ASSIGNED TASK >> Go through the material under this sentence. Return every line holding "Total".

DATA FOR THE TASK: Begin

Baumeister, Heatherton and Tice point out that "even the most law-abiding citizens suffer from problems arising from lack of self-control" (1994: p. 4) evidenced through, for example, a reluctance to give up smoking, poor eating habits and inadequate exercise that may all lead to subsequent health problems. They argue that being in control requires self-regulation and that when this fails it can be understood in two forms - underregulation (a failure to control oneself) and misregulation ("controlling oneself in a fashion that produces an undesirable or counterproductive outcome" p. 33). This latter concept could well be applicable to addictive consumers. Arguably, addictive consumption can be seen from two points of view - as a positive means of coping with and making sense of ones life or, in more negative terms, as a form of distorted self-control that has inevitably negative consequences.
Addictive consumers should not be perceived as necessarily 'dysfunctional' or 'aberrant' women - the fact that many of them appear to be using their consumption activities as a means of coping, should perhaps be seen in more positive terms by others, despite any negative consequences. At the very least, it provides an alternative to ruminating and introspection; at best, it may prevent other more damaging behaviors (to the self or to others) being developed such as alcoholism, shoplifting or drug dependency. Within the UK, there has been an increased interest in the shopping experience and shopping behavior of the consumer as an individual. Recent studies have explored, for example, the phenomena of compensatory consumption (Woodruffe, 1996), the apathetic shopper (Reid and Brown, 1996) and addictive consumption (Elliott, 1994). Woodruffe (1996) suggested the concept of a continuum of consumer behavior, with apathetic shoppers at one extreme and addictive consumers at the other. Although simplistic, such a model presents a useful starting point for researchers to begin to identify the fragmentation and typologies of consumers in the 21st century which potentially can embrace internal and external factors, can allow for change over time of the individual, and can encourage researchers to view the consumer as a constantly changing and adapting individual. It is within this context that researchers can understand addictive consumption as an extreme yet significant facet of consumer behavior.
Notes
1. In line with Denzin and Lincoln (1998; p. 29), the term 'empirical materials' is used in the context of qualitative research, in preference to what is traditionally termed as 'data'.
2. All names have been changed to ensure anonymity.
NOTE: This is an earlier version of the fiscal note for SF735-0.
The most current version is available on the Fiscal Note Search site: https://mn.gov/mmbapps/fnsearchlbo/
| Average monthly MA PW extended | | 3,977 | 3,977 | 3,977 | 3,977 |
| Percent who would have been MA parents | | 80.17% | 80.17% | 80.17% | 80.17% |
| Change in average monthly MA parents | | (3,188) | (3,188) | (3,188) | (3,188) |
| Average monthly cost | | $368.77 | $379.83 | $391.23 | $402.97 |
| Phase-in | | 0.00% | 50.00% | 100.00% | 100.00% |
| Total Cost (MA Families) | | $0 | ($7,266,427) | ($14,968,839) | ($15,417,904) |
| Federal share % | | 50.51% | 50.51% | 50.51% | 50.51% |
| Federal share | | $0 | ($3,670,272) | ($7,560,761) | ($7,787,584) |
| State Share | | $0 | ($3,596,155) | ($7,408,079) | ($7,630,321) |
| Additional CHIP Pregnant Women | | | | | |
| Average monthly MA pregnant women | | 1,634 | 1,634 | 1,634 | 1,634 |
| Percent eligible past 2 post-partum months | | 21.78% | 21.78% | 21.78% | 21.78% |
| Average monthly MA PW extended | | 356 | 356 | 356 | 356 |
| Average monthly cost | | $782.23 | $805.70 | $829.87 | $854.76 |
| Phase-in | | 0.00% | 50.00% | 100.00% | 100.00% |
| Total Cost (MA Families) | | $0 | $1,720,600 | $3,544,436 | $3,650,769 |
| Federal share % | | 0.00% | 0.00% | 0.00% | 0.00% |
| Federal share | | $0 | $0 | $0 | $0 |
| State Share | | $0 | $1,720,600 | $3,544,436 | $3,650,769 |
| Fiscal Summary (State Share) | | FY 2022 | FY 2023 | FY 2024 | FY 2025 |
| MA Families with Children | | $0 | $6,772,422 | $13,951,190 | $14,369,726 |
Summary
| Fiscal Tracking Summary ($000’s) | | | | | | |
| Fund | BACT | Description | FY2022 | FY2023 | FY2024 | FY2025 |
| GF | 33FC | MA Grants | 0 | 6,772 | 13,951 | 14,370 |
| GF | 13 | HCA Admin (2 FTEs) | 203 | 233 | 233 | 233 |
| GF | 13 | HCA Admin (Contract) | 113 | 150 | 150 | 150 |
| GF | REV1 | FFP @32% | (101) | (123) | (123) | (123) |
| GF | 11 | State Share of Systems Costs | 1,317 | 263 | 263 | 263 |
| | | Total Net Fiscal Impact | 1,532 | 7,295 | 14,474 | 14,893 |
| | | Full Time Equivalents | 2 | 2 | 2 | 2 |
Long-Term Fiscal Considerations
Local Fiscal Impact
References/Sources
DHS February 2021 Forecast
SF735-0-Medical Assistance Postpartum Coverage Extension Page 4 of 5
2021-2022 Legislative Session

DATA FOR THE TASK: End

ANSWER TO THIS PROBLEM >>
| Total Cost (MA Families) | | $0 | ($7,266,427) | ($14,968,839) | ($15,417,904) |
| Total Cost (MA Families) | | $0 | $1,720,600 | $3,544,436 | $3,650,769 |
| | | Total Net Fiscal Impact | 1,532 | 7,295 | 14,474 | 14,893 |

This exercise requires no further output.